Search code examples
mysqlquery-optimizationgreatest-n-per-group

Quicker way to get this data out of mySQL


I currently am doing this to get some data from our table:

SELECT DISTINCT(CategoryID),Distance FROM glinks_DistancesForTowns WHERE LinkID = $linkID ORDER BY Distance LIMIT 20

I'm iterating over that for every link id we have (50k odd). Them I'm processing them in Perl with:

my @cats;
while (my ($catid,$distance) = $sth->fetchrow) {
    push @cats, $cat;
}

I'm trying to see if there is a better way to do this in a sub-query with MySQL, vs doing 50k smaller queries (i.e one per link)

The basic structure of the table is:

glinks_Links
    ID
glinks_DistancesForTowns 
    LinkID
    CategoryID
    Distance

I'm sure there must be a simple way to do it - but I'm just not seeing it.

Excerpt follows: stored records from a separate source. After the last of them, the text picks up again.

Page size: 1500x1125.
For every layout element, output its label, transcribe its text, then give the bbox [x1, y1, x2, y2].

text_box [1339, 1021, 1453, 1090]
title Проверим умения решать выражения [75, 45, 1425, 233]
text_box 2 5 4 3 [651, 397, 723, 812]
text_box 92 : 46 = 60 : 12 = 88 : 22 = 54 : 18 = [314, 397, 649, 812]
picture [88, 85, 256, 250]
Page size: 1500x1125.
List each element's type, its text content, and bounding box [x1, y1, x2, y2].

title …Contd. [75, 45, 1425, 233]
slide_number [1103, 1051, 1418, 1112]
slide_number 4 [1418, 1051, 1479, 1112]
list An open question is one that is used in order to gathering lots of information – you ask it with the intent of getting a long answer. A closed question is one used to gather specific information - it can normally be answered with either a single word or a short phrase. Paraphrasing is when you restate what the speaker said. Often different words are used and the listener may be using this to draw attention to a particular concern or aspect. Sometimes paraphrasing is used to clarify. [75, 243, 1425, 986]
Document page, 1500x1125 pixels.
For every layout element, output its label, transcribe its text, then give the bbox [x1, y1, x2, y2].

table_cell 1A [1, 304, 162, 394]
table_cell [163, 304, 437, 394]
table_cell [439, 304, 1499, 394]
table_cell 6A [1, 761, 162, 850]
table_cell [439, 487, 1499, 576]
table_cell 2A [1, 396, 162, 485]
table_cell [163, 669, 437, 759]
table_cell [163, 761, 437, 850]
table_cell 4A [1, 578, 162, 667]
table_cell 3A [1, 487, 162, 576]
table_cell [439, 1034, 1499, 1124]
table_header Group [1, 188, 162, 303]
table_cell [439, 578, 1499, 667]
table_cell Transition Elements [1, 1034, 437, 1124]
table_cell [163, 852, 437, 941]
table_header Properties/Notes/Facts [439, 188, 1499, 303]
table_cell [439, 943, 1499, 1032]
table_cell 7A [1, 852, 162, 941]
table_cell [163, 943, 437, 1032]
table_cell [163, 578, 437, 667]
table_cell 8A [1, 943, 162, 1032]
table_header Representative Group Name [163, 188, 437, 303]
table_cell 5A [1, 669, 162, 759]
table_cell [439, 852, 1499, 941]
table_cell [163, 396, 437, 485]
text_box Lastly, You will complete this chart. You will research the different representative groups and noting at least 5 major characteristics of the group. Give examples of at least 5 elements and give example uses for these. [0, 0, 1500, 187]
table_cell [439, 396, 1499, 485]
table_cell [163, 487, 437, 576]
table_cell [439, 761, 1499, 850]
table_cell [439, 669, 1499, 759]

As requested - here is a dump of the table structure. Its actually more complex than that, but the other fields just hold values so I've taken those bits out to give a cleaner over-view of the structure:

CREATE TABLE `glinks_DistancesForTowns` (
 `LinkID` int(11) DEFAULT NULL,
 `CategoryID` int(11) DEFAULT NULL,
 `Distance` float DEFAULT NULL,
 `isPaid` int(11) DEFAULT NULL,
 KEY `LinkID` (`LinkID`),
 KEY `CategoryID` (`CategoryID`,`isPaid`)
) ENGINE=MyISAM DEFAULT CHARSET=latin1


CREATE TABLE `glinks_Links` (
 `ID` int(10) unsigned NOT NULL AUTO_INCREMENT,
 `Title` varchar(100) NOT NULL DEFAULT '',
 `URL` varchar(255) NOT NULL DEFAULT 'http://',
 PRIMARY KEY (`ID`),
 KEY `booking_hotel_id_fk` (`booking_hotel_id_fk`)
) ENGINE=MyISAM AUTO_INCREMENT=617547 DEFAULT CHARSET=latin1

This is the kind of thing I'm hoping for:

SELECT glinks_Links.ID FROM glinks_Links as links, glinks_DistancesForTowns as distance (
        SELECT DISTINCT(CategoryID),Distance FROM distance WHERE distance.LinkID = links.ID ORDER BY Distance LIMIT 20
    )

But obviously that doesn't work;)


Solution

  • It sounds like you want the top 20 towns by distance for each link, right?

    MySQL 8.0 supports window functions, and this would be the way to write the query:

    WITH cte AS (
      SELECT l.ID, ROW_NUMBER() OVER(PARTITION BY l.ID ORDER BY d.Distance) AS rownum
      FROM glinks_Links as l
      JOIN glinks_DistancesForTowns AS d ON d.LinkID = l.ID
    ) SELECT ID FROM cte WHERE rownum <= 20;
    

    Versions older than 8.0 do not support these features of SQL, so you have to get creative with user-defined variables or self-joins. See for example my answer to How to SELECT the newest four items per category?